BPI co-founder Eldon Roth listens during a Sept. 13 news conference where the Dakota Dunes-based company announced it had filed a $1.2 billion defamation lawsuit against ABC News and other defendants. BPI claims a series of defamatory reports a year ago caused the company to lose 80 percent of its business, close three of its four plants and lay off more than 700 workers.

DAKOTA DUNES | The Reuters news service on Monday published an extensive story that examines Beef Products Inc.'s $1.2 billion defamation lawsuit against ABC News, anchor Diane Sawyer, correspondent Jim Avila and four other individual defendants.

The story, headlined "Special Report: Did Diane Sawyer smear "pink slime?", comes on the eve of the one-year anniversary of a month-long series of ABC World News broadcasts in which Sawyer and Avila repeatedly referred to BPI's signature lean finely textured beef as "pink slime."

BPI blames ABC for igniting a consumer backlash that suddenly led to the loss of 80 percent of the previously thriving company's sales.
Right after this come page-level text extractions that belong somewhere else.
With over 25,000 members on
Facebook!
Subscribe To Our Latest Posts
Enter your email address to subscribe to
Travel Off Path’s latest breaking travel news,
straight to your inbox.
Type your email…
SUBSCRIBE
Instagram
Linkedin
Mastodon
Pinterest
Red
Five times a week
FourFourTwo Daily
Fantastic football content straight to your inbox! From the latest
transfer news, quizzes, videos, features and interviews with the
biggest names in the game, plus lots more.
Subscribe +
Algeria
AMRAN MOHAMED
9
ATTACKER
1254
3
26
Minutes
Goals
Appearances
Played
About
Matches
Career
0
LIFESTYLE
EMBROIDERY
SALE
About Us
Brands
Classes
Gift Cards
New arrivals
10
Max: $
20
A year later, the Dakota Dunes-based company's finances have yet to recover.

A BPI official said the company cooperated with the Reuters coverage, which was months in the making, and will include at least one additional story.

BPI founders Eldon and Regina Roth told the news agency they plan to "pursue their fight against ABC even if it takes years and tens of millions of dollars in legal fees."

"We have to do this," Eldon Roth told Reuters. "We have no other choice."

In the byline story by P.J. Huffstutter and Martha Graybow, the lawsuit BPI filed against ABC last September is described as "shaping up as one of the most high-stakes defamation court battles in U.S. history."

"Libel cases are extremely difficult to win in the U.S. because of strong press protections, and ABC has compelling legal arguments."

"However interviews with BPI's founders, agriculture industry officials and legal experts, as well as a review of federal documents and court records, suggest that ABC's reports had certain flaws that could resonate with a jury: ABC's lead reporter on the story mischaracterized BPI's product on Twitter; the network failed to clearly describe on-air how the company's beef wound up in the nation's food supply; and ABC did not reveal in an interview with a former BPI employee that he had lost a wrongful termination lawsuit against the company.

The story has some interesting nuggets, including one involving ex-BPI employee Kit Foshee, who was interviewed for some of the ABC reports, and was named as a defendant in the defamation suit.

BPI fired Foshee in 2001, and later took him to court, alleging theft of trade secrets. Foshee counter-sued for wrongful termination. A jury sided with BPI.

Last summer, a few months after his ABC interview, Foshee drove onto the parking lot of BPI's Dakota Dunes headquarters and spoke with employees, according to Reuters.

"Kit stated it wasn't over and that he looked forward to more things happening to Eldon Roth," according to a copy of an affidavit of one BPI employee who spoke with Foshee. BPI and the Roths returned to South Dakota state court last summer and were granted a restraining order against Foshee. Foshee's lawyer, Steven Sanford, said the restraining order does not matter to his client "since he has no desire ever to return."